BEGIN

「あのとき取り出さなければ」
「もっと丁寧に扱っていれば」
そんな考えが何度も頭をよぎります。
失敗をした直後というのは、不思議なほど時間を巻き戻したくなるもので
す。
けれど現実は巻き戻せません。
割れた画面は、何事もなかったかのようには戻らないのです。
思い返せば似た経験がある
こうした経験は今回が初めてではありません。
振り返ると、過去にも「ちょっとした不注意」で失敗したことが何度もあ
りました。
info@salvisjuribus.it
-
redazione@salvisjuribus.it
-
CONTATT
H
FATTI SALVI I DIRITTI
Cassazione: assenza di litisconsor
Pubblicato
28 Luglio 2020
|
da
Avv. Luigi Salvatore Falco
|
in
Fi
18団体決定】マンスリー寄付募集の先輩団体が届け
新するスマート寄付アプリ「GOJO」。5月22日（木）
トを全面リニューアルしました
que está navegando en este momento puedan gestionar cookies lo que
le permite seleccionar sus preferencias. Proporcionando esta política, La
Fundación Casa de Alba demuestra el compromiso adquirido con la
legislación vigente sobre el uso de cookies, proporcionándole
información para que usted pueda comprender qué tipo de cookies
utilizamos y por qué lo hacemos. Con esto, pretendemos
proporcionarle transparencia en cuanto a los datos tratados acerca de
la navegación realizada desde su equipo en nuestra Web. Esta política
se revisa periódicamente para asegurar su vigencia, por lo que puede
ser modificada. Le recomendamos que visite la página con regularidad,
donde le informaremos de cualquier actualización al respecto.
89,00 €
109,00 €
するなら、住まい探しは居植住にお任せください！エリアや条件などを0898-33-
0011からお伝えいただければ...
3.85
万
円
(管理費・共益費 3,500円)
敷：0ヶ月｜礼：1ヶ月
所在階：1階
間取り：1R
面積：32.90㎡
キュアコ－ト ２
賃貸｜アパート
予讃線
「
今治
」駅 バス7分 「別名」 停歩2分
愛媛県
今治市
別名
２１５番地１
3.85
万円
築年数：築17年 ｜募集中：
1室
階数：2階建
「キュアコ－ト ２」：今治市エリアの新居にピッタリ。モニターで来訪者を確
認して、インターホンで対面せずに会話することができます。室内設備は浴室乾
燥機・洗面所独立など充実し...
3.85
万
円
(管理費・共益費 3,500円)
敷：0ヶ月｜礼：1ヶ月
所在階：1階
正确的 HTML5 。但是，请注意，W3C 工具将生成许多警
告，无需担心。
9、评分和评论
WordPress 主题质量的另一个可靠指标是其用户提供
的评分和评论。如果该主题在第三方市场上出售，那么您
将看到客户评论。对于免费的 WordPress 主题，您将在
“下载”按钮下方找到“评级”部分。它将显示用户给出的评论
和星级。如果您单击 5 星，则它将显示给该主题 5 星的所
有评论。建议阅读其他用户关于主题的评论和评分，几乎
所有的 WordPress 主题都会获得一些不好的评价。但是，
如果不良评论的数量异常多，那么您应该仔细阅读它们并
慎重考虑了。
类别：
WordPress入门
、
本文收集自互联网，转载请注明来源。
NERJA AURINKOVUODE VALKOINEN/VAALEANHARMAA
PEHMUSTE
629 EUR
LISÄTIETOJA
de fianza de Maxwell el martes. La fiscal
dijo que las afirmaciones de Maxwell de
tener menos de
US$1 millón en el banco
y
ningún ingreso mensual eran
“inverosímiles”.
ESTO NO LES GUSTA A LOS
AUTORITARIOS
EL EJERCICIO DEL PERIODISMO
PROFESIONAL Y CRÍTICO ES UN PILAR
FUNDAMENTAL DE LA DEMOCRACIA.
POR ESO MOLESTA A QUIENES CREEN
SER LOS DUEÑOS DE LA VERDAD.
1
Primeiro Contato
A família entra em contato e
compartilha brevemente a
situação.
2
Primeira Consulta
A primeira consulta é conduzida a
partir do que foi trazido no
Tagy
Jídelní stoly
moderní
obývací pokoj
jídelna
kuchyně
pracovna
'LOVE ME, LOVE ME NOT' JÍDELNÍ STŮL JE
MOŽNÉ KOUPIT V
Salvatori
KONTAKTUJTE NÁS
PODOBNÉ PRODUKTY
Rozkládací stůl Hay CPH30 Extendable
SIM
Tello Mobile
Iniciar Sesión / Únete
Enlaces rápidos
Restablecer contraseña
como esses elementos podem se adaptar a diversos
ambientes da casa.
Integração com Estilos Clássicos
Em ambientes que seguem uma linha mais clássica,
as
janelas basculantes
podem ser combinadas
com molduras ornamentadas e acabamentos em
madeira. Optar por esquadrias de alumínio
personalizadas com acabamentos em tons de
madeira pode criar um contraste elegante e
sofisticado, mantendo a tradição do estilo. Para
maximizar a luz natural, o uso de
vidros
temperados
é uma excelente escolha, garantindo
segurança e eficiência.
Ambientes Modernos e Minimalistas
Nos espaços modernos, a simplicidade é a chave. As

END

Only the lines from the start of the material through the line containing "FATTI SALVI I DIRITTI" should be repeated, and they should be repeated exactly.

「あのとき取り出さなければ」
「もっと丁寧に扱っていれば」
そんな考えが何度も頭をよぎります。
失敗をした直後というのは、不思議なほど時間を巻き戻したくなるもので
す。
けれど現実は巻き戻せません。
割れた画面は、何事もなかったかのようには戻らないのです。
思い返せば似た経験がある
こうした経験は今回が初めてではありません。
振り返ると、過去にも「ちょっとした不注意」で失敗したことが何度もあ
りました。
info@salvisjuribus.it
-
redazione@salvisjuribus.it
-
CONTATT
H
FATTI SALVI I DIRITTI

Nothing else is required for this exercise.